At college, she would receive emails updating her on the research into her family’s disease, but they became infrequent for some years when there was no new information. She attended annual family meetings with doctors, even as Carroll Holler dissipated, no longer the cluster of people that regularly hosted pig pickin’s and celebrations while she was a kid. The house where her dad grew up, built in the early 1900s, eventually collapsed in her backyard. Autumn became a pharmacist and moved to Asheville, where she lives now.
Through it all, one thought weighed on Autumn, especially once she met the man who would become her husband, and they planned their future: “I felt immense guilt thinking about putting something like this on an unsuspecting human life.” She told her husband early in their relationship that she didn’t know if she could have children.
Then, at an appointment with her nephrologist, she mentioned her concerns. He told her she could do IVF and screen for embryos that didn’t carry the gene. It took three years, a tubal pregnancy, a chemical pregnancy, and a harrowing birth that almost killed her, but the process gave her a beautiful daughter, Eva, who is now almost 2 years old. Autumn’s brother, Mitchell — named after the mountain in their backyard — has four children, and she doesn’t know whether they have been tested for the mutation.
She can’t blame them. Without a cure, it’s all just a series of arbitrary choices: whether to know, when to know, and what to do with that knowledge.
“If you grow up with it, it’s just part of your life. I have to go to the nephrologist every three months or whatever but honestly, there’s nothing I can do about it. … Pretty soon, probably not that far in the future, I will have to go to dialysis three days a week,” or undergo a transplant and take difficult drugs, she said. “I feel like I’m just trying to enjoy this sweet time period right now because it’s not always going to be this easy.”

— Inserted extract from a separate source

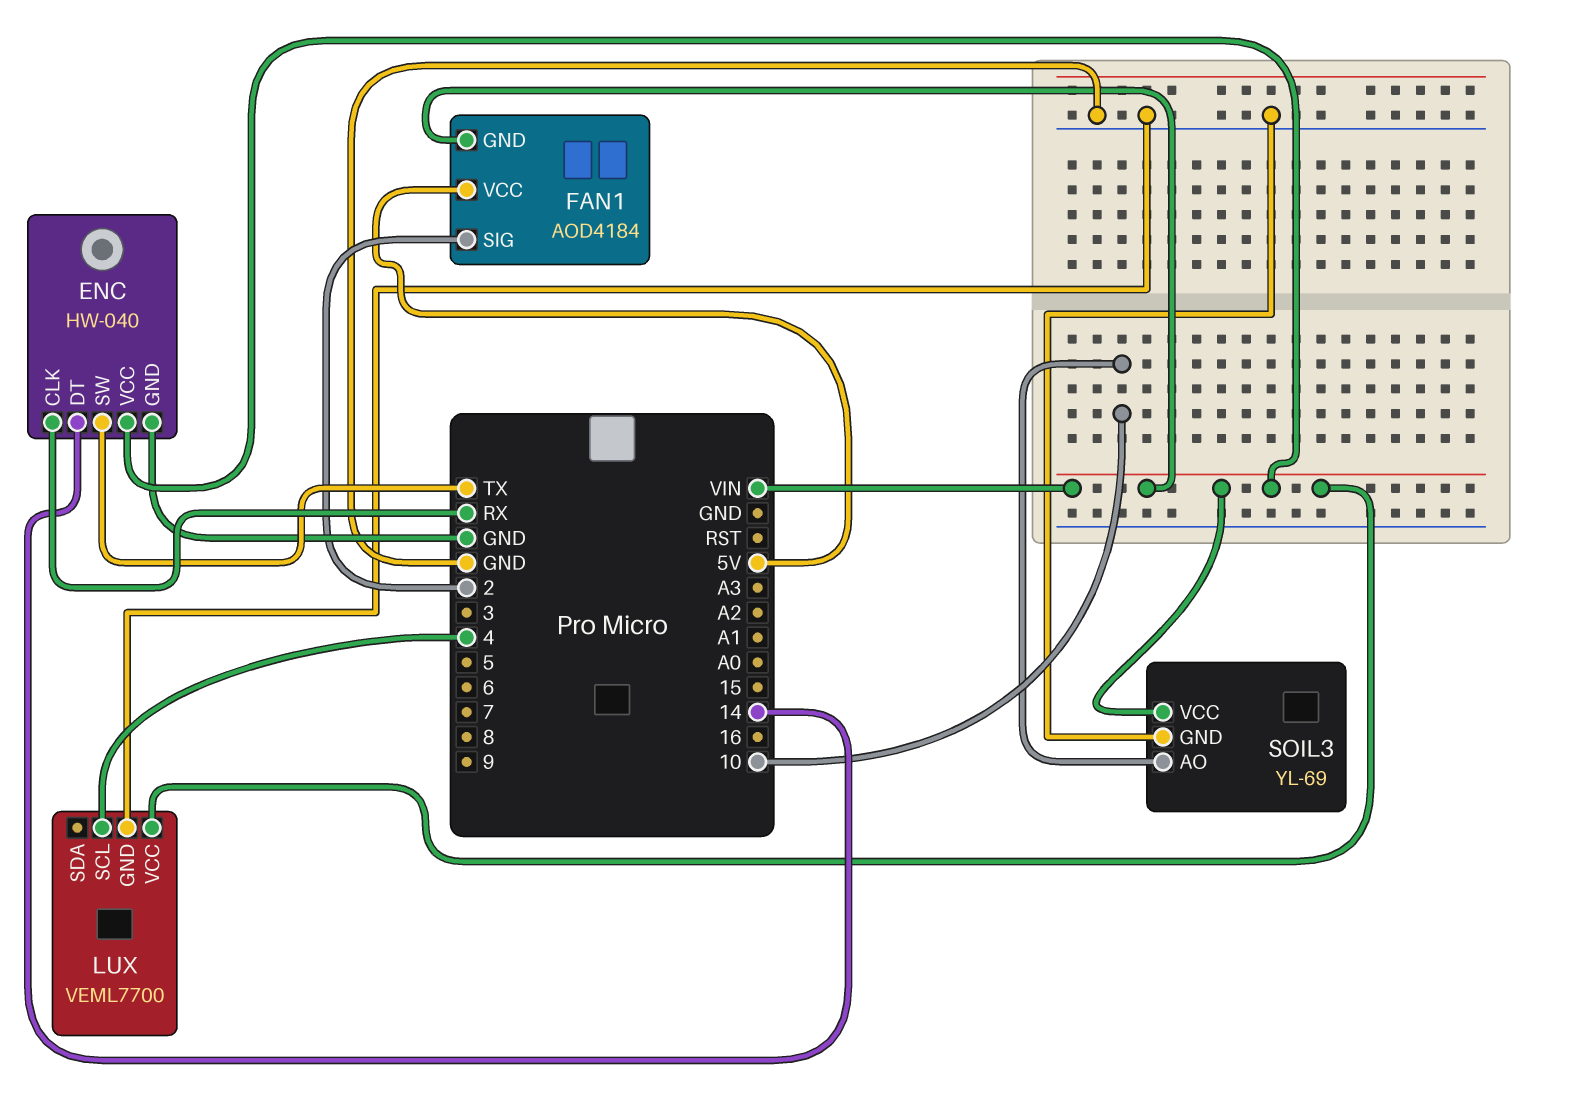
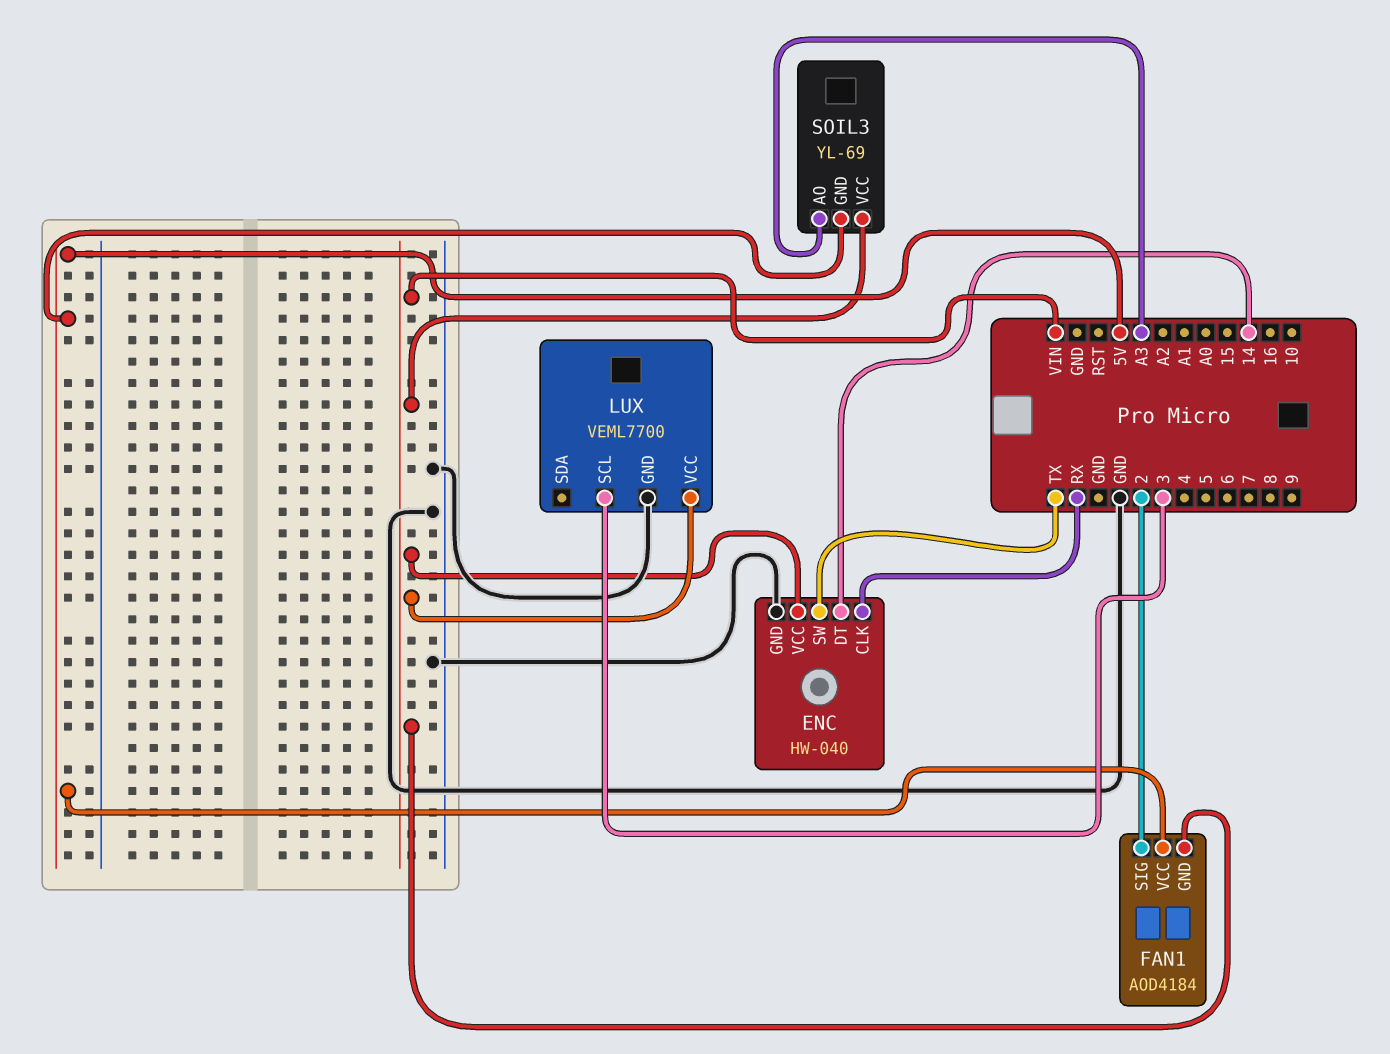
LUX pin SCL: 4 -> 3
SOIL3 pin AO: 10 -> A3
SOIL3 pin GND: GND -> 5V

She hopes to one day have a kidney transplant, and avoid the dialysis and the other symptoms that intensify as the disease takes its toll. But lately, there’s been a glimmer of another possibility. Zoom calls with doctors at Wake Forest have been happening more than once a year, ever since a promising compound was identified. And now the meetings include hundreds of people from all over the world — not just the Carrolls.